Я как тот маленький мальчик…
Я как тот маленький мальчик Додя в рассказе Аверченко, который хотел все, что видел или слышал. Услышит про блины – «Хочу, чтобы блины были мои». Доктор нашел у кого-то камни в печени – «Хочу камни в печени». Поймает обрывок разговора взрослых про оскорбление действием – «Хочу оскорбление действием».
Но как же мне не расстраиваться, если читаешь какой-нибудь блистательный сюжет – а действие происходит не в Питере. Раструсили, блин, события по всему миру, это же так неудобно! Вот Белый поссорился с дамой на пляже. Я страдаю – зачем не у Петропавловки? Что же мне теперь, в Крым ехать? Хоть сюда запощу с горя, раз у крепостной стены нет возможности живописать.

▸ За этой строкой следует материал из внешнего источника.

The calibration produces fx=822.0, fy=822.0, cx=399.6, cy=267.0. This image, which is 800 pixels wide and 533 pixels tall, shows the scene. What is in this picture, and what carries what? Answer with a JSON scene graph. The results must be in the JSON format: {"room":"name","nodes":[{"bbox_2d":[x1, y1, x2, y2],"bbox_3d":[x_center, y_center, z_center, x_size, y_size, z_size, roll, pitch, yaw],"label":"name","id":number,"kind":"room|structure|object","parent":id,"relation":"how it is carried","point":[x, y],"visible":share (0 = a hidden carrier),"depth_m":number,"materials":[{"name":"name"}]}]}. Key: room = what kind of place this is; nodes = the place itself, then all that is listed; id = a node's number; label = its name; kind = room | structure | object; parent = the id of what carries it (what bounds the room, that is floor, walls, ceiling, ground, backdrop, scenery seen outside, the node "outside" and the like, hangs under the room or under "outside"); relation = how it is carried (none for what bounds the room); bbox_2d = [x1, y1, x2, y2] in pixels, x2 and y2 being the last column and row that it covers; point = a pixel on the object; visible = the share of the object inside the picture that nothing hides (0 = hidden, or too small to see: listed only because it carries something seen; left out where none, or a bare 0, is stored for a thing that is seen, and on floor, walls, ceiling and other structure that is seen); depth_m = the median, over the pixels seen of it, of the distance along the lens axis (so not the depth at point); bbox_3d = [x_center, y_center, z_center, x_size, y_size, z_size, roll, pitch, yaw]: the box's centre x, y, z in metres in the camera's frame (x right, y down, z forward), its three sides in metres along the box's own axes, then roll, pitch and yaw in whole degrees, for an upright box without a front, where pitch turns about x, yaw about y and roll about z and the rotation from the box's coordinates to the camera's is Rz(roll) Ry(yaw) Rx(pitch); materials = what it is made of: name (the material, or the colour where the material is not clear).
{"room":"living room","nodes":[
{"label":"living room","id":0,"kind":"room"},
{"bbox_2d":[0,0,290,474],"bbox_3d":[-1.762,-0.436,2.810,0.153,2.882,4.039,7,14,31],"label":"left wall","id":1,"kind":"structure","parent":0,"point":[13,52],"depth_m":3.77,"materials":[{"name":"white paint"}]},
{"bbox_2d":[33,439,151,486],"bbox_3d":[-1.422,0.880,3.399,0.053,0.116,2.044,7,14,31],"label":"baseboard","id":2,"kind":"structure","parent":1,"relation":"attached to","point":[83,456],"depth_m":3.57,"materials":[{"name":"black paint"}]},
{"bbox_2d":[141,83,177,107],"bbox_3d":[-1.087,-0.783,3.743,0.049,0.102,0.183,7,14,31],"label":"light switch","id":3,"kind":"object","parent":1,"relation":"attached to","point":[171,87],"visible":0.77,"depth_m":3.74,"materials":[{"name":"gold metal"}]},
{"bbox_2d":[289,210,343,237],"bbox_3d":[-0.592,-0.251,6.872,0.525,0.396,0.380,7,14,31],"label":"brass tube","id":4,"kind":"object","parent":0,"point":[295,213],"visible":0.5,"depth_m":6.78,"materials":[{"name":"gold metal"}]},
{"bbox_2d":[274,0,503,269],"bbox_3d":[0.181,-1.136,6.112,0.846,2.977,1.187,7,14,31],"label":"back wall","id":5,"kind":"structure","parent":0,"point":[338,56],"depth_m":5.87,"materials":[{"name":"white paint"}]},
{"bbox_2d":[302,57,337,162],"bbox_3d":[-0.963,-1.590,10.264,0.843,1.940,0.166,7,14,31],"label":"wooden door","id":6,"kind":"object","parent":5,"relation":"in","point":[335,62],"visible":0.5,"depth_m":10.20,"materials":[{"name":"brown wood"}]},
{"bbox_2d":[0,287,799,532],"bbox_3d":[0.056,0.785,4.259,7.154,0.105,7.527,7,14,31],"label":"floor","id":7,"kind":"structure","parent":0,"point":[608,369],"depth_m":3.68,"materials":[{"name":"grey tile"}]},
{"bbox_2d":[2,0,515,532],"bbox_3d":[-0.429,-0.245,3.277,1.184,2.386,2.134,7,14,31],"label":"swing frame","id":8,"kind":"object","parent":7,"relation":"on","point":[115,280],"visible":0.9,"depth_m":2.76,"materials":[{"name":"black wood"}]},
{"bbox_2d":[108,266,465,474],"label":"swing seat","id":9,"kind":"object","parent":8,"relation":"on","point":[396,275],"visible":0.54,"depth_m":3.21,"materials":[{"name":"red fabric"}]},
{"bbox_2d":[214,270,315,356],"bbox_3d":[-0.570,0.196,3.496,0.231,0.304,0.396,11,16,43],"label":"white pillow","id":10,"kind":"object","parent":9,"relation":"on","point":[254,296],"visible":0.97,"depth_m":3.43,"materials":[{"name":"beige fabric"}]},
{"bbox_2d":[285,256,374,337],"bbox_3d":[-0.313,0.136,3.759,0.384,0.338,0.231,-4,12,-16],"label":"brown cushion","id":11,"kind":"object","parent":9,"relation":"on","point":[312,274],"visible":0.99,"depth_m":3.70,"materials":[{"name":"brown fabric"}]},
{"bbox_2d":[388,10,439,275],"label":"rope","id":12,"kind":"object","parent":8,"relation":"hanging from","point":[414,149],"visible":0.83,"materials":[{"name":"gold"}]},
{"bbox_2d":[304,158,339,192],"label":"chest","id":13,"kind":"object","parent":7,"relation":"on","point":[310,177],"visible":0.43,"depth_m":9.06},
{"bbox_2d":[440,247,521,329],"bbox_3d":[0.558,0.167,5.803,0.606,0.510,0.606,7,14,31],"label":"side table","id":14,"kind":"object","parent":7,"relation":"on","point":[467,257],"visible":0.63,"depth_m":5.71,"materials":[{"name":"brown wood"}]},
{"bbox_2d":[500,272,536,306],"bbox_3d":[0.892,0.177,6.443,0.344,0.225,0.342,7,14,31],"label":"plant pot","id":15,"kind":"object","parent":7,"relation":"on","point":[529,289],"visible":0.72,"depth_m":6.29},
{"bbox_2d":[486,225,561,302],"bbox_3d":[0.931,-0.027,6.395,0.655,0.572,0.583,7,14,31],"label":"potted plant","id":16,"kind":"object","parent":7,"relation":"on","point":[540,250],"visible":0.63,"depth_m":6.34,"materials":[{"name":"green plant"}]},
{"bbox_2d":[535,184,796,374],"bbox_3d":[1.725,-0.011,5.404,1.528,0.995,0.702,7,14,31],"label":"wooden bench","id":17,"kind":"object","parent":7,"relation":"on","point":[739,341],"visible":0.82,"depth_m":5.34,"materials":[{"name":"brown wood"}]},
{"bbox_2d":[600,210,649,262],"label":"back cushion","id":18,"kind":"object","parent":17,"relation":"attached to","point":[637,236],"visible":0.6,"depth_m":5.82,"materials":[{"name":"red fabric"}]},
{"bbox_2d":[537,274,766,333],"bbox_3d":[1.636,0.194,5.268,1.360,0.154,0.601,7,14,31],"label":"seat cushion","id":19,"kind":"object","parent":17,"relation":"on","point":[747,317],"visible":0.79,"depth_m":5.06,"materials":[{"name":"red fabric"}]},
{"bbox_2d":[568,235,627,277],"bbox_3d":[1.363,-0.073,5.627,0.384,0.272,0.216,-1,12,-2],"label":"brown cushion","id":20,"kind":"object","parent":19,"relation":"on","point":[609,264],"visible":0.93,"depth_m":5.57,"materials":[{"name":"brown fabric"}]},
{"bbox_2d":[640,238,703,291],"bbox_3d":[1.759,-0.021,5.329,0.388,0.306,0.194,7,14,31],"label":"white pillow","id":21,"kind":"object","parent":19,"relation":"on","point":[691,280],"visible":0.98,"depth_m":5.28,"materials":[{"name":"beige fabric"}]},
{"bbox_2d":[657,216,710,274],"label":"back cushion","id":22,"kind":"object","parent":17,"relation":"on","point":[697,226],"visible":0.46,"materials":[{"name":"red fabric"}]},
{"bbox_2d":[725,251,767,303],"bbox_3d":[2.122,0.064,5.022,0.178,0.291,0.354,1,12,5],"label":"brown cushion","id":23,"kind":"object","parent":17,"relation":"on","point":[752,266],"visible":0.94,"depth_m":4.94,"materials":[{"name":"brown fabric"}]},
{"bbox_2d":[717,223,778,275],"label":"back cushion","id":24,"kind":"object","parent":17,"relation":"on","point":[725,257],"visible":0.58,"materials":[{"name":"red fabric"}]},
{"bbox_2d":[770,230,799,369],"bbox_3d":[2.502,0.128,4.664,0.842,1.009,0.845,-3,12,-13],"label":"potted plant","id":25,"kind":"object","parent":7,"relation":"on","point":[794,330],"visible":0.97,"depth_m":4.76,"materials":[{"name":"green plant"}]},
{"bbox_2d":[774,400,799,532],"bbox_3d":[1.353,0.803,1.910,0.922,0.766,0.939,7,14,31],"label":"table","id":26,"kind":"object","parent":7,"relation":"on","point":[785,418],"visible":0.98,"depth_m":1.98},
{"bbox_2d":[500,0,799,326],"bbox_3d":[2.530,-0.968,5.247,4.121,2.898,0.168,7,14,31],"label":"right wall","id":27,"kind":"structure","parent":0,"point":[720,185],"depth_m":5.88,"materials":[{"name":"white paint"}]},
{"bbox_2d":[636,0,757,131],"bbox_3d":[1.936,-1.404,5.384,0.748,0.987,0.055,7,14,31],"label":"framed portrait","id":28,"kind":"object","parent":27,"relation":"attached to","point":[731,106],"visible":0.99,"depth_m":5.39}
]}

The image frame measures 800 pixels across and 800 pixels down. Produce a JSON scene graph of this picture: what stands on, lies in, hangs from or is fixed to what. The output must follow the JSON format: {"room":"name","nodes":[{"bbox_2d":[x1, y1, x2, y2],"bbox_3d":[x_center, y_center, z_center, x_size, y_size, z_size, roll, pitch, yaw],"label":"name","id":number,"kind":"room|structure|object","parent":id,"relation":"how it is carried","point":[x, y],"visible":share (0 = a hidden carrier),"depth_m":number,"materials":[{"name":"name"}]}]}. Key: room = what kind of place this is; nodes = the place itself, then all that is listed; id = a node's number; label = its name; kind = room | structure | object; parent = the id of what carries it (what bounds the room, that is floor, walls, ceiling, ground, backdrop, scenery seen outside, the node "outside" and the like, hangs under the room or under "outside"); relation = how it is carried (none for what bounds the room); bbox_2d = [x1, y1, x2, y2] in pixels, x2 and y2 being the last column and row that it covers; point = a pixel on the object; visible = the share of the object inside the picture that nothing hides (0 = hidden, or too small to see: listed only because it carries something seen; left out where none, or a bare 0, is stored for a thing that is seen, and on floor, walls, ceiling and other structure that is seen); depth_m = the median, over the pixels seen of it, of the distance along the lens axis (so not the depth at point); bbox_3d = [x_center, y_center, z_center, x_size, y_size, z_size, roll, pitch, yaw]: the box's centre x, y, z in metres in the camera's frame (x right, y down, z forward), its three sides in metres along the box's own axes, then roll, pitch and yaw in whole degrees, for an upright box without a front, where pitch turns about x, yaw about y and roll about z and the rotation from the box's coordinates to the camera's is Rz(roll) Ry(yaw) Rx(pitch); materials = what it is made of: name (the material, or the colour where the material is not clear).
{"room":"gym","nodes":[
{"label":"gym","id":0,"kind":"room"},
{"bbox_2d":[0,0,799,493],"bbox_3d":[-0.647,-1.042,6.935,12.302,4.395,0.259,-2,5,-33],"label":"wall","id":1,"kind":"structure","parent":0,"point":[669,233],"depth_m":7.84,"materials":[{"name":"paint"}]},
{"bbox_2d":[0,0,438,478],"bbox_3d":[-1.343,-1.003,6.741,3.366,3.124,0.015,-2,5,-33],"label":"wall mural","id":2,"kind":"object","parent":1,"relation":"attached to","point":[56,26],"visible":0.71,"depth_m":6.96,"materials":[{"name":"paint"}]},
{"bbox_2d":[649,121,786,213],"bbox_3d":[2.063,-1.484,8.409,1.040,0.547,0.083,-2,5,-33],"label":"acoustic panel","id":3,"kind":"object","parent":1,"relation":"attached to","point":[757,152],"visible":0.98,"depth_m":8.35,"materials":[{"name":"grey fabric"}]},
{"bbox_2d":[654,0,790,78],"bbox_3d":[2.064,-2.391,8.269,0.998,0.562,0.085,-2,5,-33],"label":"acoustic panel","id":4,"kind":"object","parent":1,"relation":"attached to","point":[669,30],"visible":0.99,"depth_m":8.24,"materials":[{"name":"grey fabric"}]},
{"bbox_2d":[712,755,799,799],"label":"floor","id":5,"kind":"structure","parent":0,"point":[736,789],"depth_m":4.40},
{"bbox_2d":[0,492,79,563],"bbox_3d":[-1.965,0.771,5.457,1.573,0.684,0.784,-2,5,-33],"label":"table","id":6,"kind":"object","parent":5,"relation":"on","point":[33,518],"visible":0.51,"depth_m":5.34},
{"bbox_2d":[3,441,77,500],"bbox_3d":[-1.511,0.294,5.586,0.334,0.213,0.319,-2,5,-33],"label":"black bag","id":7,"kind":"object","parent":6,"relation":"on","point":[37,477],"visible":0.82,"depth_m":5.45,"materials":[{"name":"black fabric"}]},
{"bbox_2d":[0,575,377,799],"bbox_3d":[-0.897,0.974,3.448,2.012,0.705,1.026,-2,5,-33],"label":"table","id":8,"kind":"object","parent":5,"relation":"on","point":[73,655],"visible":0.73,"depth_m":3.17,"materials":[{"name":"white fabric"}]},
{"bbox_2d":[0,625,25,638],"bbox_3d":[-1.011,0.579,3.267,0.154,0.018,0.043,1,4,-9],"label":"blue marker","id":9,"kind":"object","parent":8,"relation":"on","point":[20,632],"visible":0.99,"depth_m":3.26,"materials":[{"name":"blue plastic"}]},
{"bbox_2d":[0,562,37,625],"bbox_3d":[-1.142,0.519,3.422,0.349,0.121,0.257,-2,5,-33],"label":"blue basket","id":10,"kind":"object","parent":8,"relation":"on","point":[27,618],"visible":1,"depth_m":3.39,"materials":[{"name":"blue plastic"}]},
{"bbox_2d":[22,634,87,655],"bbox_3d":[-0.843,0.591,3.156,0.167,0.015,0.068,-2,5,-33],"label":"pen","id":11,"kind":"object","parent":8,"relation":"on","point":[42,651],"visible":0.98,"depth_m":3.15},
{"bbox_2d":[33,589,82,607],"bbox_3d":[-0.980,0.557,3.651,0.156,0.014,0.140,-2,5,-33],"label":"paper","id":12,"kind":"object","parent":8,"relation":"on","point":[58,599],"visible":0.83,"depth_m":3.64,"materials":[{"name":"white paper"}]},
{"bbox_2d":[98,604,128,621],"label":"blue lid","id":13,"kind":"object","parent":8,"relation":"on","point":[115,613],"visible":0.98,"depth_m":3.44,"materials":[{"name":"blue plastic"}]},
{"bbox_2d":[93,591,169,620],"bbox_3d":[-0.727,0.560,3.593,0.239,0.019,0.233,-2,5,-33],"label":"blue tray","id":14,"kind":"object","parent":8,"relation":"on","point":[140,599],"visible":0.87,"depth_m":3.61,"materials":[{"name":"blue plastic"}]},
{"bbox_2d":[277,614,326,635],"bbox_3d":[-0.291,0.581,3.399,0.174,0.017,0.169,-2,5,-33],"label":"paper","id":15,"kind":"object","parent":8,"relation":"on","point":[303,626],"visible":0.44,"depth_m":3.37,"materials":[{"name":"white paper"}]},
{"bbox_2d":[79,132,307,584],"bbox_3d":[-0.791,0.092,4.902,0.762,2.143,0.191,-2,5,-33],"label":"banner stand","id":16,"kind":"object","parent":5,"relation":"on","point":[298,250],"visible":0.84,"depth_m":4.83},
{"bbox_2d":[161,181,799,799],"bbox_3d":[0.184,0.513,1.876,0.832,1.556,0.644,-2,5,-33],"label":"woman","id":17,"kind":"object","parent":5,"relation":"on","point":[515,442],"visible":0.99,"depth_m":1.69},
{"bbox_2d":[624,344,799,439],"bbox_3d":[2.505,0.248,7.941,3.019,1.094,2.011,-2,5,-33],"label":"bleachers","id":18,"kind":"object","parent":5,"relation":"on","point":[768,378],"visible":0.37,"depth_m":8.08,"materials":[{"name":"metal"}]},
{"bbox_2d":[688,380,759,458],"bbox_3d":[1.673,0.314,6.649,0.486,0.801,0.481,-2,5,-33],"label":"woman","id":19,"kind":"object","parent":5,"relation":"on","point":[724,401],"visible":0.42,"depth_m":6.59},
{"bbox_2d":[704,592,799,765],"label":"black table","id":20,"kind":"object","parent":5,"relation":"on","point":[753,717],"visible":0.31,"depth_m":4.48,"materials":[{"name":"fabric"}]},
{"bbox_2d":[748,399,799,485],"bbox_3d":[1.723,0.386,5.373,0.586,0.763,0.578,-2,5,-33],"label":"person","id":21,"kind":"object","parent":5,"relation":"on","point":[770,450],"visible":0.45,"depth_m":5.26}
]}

“Он ходил в очень короткой распашонке яркого цвета и крошечных трусиках. В купальной простыне, мохнатой и кобальтовой, через плечо. Во время сильных пассажей простыня широко и победно завивалась по всем коктебельским ветрам. Всегда этот жест был издали виден на берегу, где формировался в часы солнечных ванн “мужикей”. Однажды к нам – женщинам – подошла дама – крупная, дородная, с двумя девочками лет 14-15. Она громко ворчала: “Что за безобразие! Нигде нет свободного места. Всюду мужчины”. Я ей сказала: “Да ложитесь с нами рядом”. Она ответила: “Здесь, рядом с голыми телами? Пахнет полом… Гадость”. И пошла по берегу дальше, где лежали мужчины.
А Борис Николаевич почему-то в это день не был на обычном месте, а лег в стороне за гинекеем в одиночестве. Со своими каскадами седых волос на висках и бритым лицом, в пунцовой распашонке и кобальтовой простыне, его можно было принять за пожилую даму в седых буклях. И вдруг мы видим, он вскакивает: простыня летит, распашонка взвивается. Он начинает церемонно раскланиваться: “Сударыня, честь имею, имею… Стыдно, сударыня. Дочерей постыдитесь: взрослая бабушка. В двух шагах раздеваетесь: всю свою панораму распахнула. Стыдно, сударыня, стыдно”.
После этого он подбежал к нам: “Это мне нравится. Раздевается в двух шагах от меня. Всю свою панораму показала”. Подошла дама в негодовании: “Это сумасшедший какой-то… Я думала, это дама”. Кричат ей: “Да это совсем не сумасшедший – это Андрей Белый. Он уединился и нервничает”. “Ну, я не знаю, Белый или Черный. Но таких нельзя отпускать одних, без служителя. У меня взрослые дочери”. А Борис Николаевич еще долго не мог успокоиться: “И предо мной всю свою панораму раскрыла”.
а зачем тебе в Крым? поклониться месту, где Белый бегал в кобальтовой купальной простыне?
прочитала – и радостно.
(а чии это мемуары? я где-то ловила этот отрывок, но, кажется, в пересказе)
Народу показать. Я же чичероне знатный.
Это из дневников Волошина, со слов жены.
а, я у Волошина и читала, но не помнила, кого он цитировал.
Она пыталась вдохновить поэта, сделала всё, что могла, а он ?!